## What to produce
Output each line of the listing exactly, though pictures are not to appear.

## Data for review
---------------

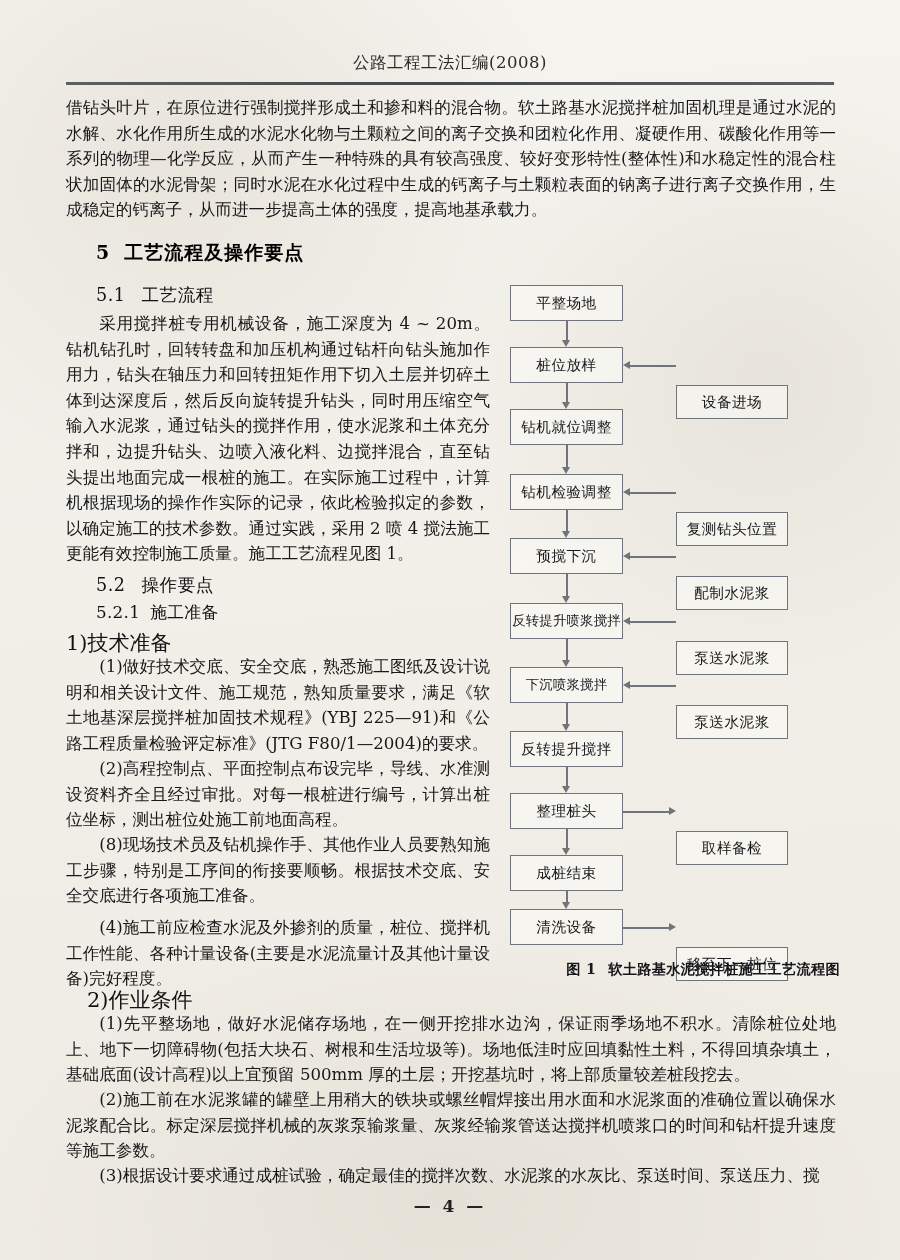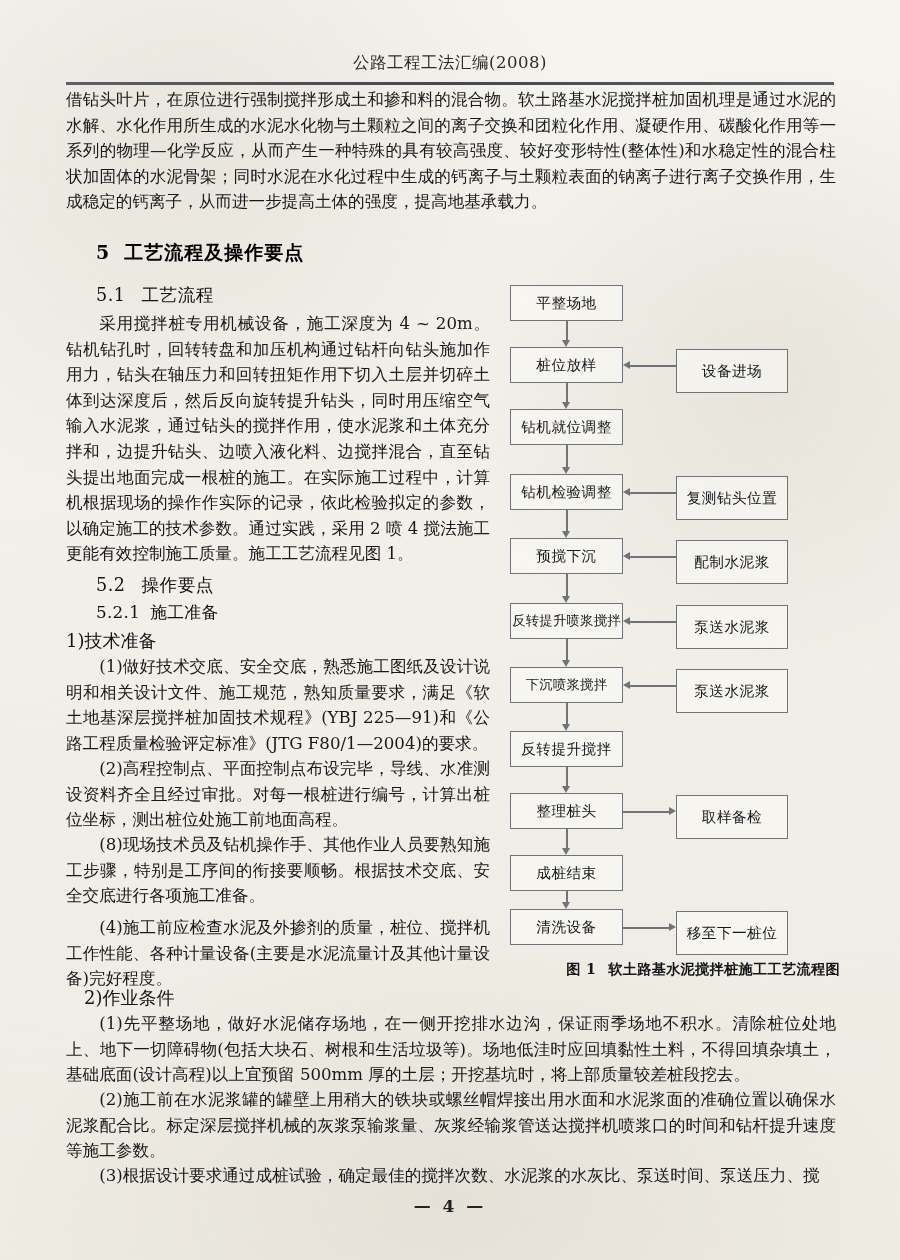--- a/index.html
+++ b/index.html
@@ -82,21 +82,21 @@
   .h3 {
     position: absolute;
     font-size: 16.8px;
     letter-spacing: 0.3px;
     color: #121315;
   }
   .h3 .num { margin-right: 10px; }
 
   .h4 {
     position: absolute;
-    font-size: 18px;
+    font-size: 21px;
     color: #121315;
   }
 
   
   .flow {
     position: absolute;
     left: 500px;
     top: 285px;
     width: 300px;
     height: 660px;
@@ -107,21 +107,21 @@
     background: rgba(252,251,248,0.55);
     display: flex;
     align-items: center;
     justify-content: center;
     font-size: 14.6px;
     letter-spacing: 0.5px;
     color: #16171a;
     box-sizing: border-box;
   }
   .fbox.left  { left: 10px;  width: 113px; height: 36px; }
-  .fbox.right { left: 176px; width: 112px; height: 44px; }
+  .fbox.right { left: 176px; width: 112px; height: 34px; margin-top: 36px; }
   .fbox.wide  { font-size: 13.4px; letter-spacing: 0.2px; }
 
   .vline {
     position: absolute;
     left: 66px;
     width: 1.5px;
     background: #6f737a;
   }
   .varrow {
     position: absolute;
@@ -182,21 +182,21 @@
 </head>
 <body>
 
 <div class="paper"></div>
 
 <div class="content">
 
   <div class="running-head">公路工程工法汇编(2008)</div>
   <div class="head-rule"></div>
 
-  <div class="tx" style="left:66px; top:87px; width:770px;">借钻头叶片，在原位进行强制搅拌形成土和掺和料的混合物。软土路基水泥搅拌桩加固机理是通过水泥的水解、水化作用所生成的水泥水化物与土颗粒之间的离子交换和团粒化作用、凝硬作用、碳酸化作用等一系列的物理—化学反应，从而产生一种特殊的具有较高强度、较好变形特性(整体性)和水稳定性的混合柱状加固体的水泥骨架；同时水泥在水化过程中生成的钙离子与土颗粒表面的钠离子进行离子交换作用，生成稳定的钙离子，从而进一步提高土体的强度，提高地基承载力。</div>
+  <div class="tx" style="left:66px; top:95px; width:770px;">借钻头叶片，在原位进行强制搅拌形成土和掺和料的混合物。软土路基水泥搅拌桩加固机理是通过水泥的水解、水化作用所生成的水泥水化物与土颗粒之间的离子交换和团粒化作用、凝硬作用、碳酸化作用等一系列的物理—化学反应，从而产生一种特殊的具有较高强度、较好变形特性(整体性)和水稳定性的混合柱状加固体的水泥骨架；同时水泥在水化过程中生成的钙离子与土颗粒表面的钠离子进行离子交换作用，生成稳定的钙离子，从而进一步提高土体的强度，提高地基承载力。</div>
 
   <div class="h1" style="left:96px; top:240px;">
     <span class="num">5</span><span>工艺流程及操作要点</span>
   </div>
 
   <div class="h2" style="left:96px; top:283px;">
     <span class="num">5.1</span><span>工艺流程</span>
   </div>
 
   <div class="tx indent" style="left:66px; top:311px; width:424px;">采用搅拌桩专用机械设备，施工深度为 4 ~ 20m。钻机钻孔时，回转转盘和加压机构通过钻杆向钻头施加作用力，钻头在轴压力和回转扭矩作用下切入土层并切碎土体到达深度后，然后反向旋转提升钻头，同时用压缩空气输入水泥浆，通过钻头的搅拌作用，使水泥浆和土体充分拌和，边提升钻头、边喷入液化料、边搅拌混合，直至钻头提出地面完成一根桩的施工。在实际施工过程中，计算机根据现场的操作作实际的记录，依此检验拟定的参数，以确定施工的技术参数。通过实践，采用 2 喷 4 搅法施工更能有效控制施工质量。施工工艺流程见图 1。</div>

---------------

## Completed exercise
--- a/index.html
+++ b/index.html
@@ -82,21 +82,21 @@
   .h3 {
     position: absolute;
     font-size: 16.8px;
     letter-spacing: 0.3px;
     color: #121315;
   }
   .h3 .num { margin-right: 10px; }
 
   .h4 {
     position: absolute;
-    font-size: 18px;
+    font-size: 21px;
     color: #121315;
   }
 
   
   .flow {
     position: absolute;
     left: 500px;
     top: 285px;
     width: 300px;
     height: 660px;
@@ -107,21 +107,21 @@
     background: rgba(252,251,248,0.55);
     display: flex;
     align-items: center;
     justify-content: center;
     font-size: 14.6px;
     letter-spacing: 0.5px;
     color: #16171a;
     box-sizing: border-box;
   }
   .fbox.left  { left: 10px;  width: 113px; height: 36px; }
-  .fbox.right { left: 176px; width: 112px; height: 44px; }
+  .fbox.right { left: 176px; width: 112px; height: 34px; margin-top: 36px; }
   .fbox.wide  { font-size: 13.4px; letter-spacing: 0.2px; }
 
   .vline {
     position: absolute;
     left: 66px;
     width: 1.5px;
     background: #6f737a;
   }
   .varrow {
     position: absolute;
@@ -182,21 +182,21 @@
 </head>
 <body>
 
 <div class="paper"></div>
 
 <div class="content">
 
   <div class="running-head">公路工程工法汇编(2008)</div>
   <div class="head-rule"></div>
 
-  <div class="tx" style="left:66px; top:87px; width:770px;">借钻头叶片，在原位进行强制搅拌形成土和掺和料的混合物。软土路基水泥搅拌桩加固机理是通过水泥的水解、水化作用所生成的水泥水化物与土颗粒之间的离子交换和团粒化作用、凝硬作用、碳酸化作用等一系列的物理—化学反应，从而产生一种特殊的具有较高强度、较好变形特性(整体性)和水稳定性的混合柱状加固体的水泥骨架；同时水泥在水化过程中生成的钙离子与土颗粒表面的钠离子进行离子交换作用，生成稳定的钙离子，从而进一步提高土体的强度，提高地基承载力。</div>
+  <div class="tx" style="left:66px; top:95px; width:770px;">借钻头叶片，在原位进行强制搅拌形成土和掺和料的混合物。软土路基水泥搅拌桩加固机理是通过水泥的水解、水化作用所生成的水泥水化物与土颗粒之间的离子交换和团粒化作用、凝硬作用、碳酸化作用等一系列的物理—化学反应，从而产生一种特殊的具有较高强度、较好变形特性(整体性)和水稳定性的混合柱状加固体的水泥骨架；同时水泥在水化过程中生成的钙离子与土颗粒表面的钠离子进行离子交换作用，生成稳定的钙离子，从而进一步提高土体的强度，提高地基承载力。</div>
 
   <div class="h1" style="left:96px; top:240px;">
     <span class="num">5</span><span>工艺流程及操作要点</span>
   </div>
 
   <div class="h2" style="left:96px; top:283px;">
     <span class="num">5.1</span><span>工艺流程</span>
   </div>
 
   <div class="tx indent" style="left:66px; top:311px; width:424px;">采用搅拌桩专用机械设备，施工深度为 4 ~ 20m。钻机钻孔时，回转转盘和加压机构通过钻杆向钻头施加作用力，钻头在轴压力和回转扭矩作用下切入土层并切碎土体到达深度后，然后反向旋转提升钻头，同时用压缩空气输入水泥浆，通过钻头的搅拌作用，使水泥浆和土体充分拌和，边提升钻头、边喷入液化料、边搅拌混合，直至钻头提出地面完成一根桩的施工。在实际施工过程中，计算机根据现场的操作作实际的记录，依此检验拟定的参数，以确定施工的技术参数。通过实践，采用 2 喷 4 搅法施工更能有效控制施工质量。施工工艺流程见图 1。</div>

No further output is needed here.